Exercise requirements:
Copy out the material below, changing every "True or false" to "Correct or incorrect" and keeping all other text the same.

Information supplied:
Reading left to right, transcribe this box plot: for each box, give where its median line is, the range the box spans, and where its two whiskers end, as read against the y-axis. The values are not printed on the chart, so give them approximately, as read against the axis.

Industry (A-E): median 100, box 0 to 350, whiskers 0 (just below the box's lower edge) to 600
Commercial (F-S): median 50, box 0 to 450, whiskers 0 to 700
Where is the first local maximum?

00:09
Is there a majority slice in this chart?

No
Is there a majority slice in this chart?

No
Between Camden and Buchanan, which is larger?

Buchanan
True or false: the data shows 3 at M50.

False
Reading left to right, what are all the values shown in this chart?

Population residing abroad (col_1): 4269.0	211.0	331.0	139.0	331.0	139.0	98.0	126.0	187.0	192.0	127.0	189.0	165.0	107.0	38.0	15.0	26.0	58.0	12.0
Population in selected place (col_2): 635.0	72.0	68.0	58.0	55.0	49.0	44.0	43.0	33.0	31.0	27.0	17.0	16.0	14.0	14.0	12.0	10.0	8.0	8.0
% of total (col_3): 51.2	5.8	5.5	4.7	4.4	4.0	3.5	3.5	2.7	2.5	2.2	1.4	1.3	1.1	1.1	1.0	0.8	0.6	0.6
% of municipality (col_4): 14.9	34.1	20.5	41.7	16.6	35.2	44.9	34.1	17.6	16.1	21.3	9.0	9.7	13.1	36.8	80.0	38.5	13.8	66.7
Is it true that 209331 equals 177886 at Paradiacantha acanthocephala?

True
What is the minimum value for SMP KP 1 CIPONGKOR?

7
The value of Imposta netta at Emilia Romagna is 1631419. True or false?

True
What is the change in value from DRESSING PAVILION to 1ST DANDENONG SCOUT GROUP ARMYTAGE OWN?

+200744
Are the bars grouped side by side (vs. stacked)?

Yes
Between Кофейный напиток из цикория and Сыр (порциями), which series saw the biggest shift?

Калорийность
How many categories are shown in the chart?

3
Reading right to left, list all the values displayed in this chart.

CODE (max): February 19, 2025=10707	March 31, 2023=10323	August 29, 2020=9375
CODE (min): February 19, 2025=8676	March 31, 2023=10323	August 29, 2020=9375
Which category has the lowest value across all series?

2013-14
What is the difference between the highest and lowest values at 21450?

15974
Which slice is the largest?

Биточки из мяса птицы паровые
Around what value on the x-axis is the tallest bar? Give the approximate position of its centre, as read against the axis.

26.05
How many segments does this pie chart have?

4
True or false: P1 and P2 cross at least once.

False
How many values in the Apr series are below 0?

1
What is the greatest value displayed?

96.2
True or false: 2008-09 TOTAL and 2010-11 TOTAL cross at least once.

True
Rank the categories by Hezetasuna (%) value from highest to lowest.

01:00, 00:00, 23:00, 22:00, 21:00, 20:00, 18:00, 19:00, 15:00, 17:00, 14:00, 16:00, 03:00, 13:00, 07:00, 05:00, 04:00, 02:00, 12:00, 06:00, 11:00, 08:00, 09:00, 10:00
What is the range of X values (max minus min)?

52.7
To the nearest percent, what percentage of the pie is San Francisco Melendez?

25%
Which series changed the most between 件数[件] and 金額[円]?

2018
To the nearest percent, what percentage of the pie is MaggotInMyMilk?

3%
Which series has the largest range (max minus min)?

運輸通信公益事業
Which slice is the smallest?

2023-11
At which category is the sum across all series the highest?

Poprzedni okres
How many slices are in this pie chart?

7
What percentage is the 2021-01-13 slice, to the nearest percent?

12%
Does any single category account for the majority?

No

Task answer:
Reading left to right, transcribe this box plot: for each box, give where its median line is, the range the box spans, and where its two whiskers end, as read against the y-axis. The values are not printed on the chart, so give them approximately, as read against the axis.

Industry (A-E): median 100, box 0 to 350, whiskers 0 (just below the box's lower edge) to 600
Commercial (F-S): median 50, box 0 to 450, whiskers 0 to 700
Where is the first local maximum?

00:09
Is there a majority slice in this chart?

No
Is there a majority slice in this chart?

No
Between Camden and Buchanan, which is larger?

Buchanan
Correct or incorrect: the data shows 3 at M50.

False
Reading left to right, what are all the values shown in this chart?

Population residing abroad (col_1): 4269.0	211.0	331.0	139.0	331.0	139.0	98.0	126.0	187.0	192.0	127.0	189.0	165.0	107.0	38.0	15.0	26.0	58.0	12.0
Population in selected place (col_2): 635.0	72.0	68.0	58.0	55.0	49.0	44.0	43.0	33.0	31.0	27.0	17.0	16.0	14.0	14.0	12.0	10.0	8.0	8.0
% of total (col_3): 51.2	5.8	5.5	4.7	4.4	4.0	3.5	3.5	2.7	2.5	2.2	1.4	1.3	1.1	1.1	1.0	0.8	0.6	0.6
% of municipality (col_4): 14.9	34.1	20.5	41.7	16.6	35.2	44.9	34.1	17.6	16.1	21.3	9.0	9.7	13.1	36.8	80.0	38.5	13.8	66.7
Is it true that 209331 equals 177886 at Paradiacantha acanthocephala?

True
What is the minimum value for SMP KP 1 CIPONGKOR?

7
The value of Imposta netta at Emilia Romagna is 1631419. Correct or incorrect?

True
What is the change in value from DRESSING PAVILION to 1ST DANDENONG SCOUT GROUP ARMYTAGE OWN?

+200744
Are the bars grouped side by side (vs. stacked)?

Yes
Between Кофейный напиток из цикория and Сыр (порциями), which series saw the biggest shift?

Калорийность
How many categories are shown in the chart?

3
Reading right to left, list all the values displayed in this chart.

CODE (max): February 19, 2025=10707	March 31, 2023=10323	August 29, 2020=9375
CODE (min): February 19, 2025=8676	March 31, 2023=10323	August 29, 2020=9375
Which category has the lowest value across all series?

2013-14
What is the difference between the highest and lowest values at 21450?

15974
Which slice is the largest?

Биточки из мяса птицы паровые
Around what value on the x-axis is the tallest bar? Give the approximate position of its centre, as read against the axis.

26.05
How many segments does this pie chart have?

4
Correct or incorrect: P1 and P2 cross at least once.

False
How many values in the Apr series are below 0?

1
What is the greatest value displayed?

96.2
Correct or incorrect: 2008-09 TOTAL and 2010-11 TOTAL cross at least once.

True
Rank the categories by Hezetasuna (%) value from highest to lowest.

01:00, 00:00, 23:00, 22:00, 21:00, 20:00, 18:00, 19:00, 15:00, 17:00, 14:00, 16:00, 03:00, 13:00, 07:00, 05:00, 04:00, 02:00, 12:00, 06:00, 11:00, 08:00, 09:00, 10:00
What is the range of X values (max minus min)?

52.7
To the nearest percent, what percentage of the pie is San Francisco Melendez?

25%
Which series changed the most between 件数[件] and 金額[円]?

2018
To the nearest percent, what percentage of the pie is MaggotInMyMilk?

3%
Which series has the largest range (max minus min)?

運輸通信公益事業
Which slice is the smallest?

2023-11
At which category is the sum across all series the highest?

Poprzedni okres
How many slices are in this pie chart?

7
What percentage is the 2021-01-13 slice, to the nearest percent?

12%
Does any single category account for the majority?

No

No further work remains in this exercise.